Problem: Go through the records and copy each line where the string "fiatalos" occurs.

[Stored data entries]
**********

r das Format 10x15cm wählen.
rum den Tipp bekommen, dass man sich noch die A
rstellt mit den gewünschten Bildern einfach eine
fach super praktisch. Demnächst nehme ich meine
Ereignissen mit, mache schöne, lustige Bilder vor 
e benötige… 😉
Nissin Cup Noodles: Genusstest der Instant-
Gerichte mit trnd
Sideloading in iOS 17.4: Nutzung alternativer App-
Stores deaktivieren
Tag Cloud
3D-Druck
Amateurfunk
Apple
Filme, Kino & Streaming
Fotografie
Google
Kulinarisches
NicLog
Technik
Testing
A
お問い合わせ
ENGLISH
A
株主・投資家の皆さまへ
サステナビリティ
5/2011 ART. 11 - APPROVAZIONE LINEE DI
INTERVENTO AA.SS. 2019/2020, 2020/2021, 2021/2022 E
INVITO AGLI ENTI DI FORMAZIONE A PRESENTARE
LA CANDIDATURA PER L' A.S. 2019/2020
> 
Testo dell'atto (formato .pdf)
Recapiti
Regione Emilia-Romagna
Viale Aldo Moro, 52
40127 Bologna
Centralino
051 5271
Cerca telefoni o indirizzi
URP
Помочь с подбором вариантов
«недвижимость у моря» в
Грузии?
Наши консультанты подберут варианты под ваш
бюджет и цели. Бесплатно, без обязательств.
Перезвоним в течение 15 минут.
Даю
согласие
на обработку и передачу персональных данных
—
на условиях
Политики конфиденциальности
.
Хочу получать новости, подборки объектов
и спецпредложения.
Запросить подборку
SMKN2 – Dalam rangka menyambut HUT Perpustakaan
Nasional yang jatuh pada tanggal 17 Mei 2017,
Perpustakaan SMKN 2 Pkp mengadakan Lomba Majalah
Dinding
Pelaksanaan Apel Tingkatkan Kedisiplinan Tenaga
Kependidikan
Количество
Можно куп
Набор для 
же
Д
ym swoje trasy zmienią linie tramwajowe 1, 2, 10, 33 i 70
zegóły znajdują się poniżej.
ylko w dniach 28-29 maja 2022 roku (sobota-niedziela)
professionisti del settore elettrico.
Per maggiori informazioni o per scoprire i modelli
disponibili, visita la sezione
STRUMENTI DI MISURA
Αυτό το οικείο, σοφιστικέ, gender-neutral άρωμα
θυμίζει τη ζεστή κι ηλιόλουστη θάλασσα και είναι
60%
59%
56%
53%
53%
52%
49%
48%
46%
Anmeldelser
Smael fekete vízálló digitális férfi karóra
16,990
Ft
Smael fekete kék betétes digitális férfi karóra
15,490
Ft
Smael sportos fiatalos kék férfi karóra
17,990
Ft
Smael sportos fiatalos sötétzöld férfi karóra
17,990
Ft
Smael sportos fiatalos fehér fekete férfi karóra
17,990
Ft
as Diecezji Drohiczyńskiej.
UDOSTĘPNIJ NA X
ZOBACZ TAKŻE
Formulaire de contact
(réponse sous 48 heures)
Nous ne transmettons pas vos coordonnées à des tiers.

**********

Response area:
Smael sportos fiatalos kék férfi karóra
Smael sportos fiatalos sötétzöld férfi karóra
Smael sportos fiatalos fehér fekete férfi karóra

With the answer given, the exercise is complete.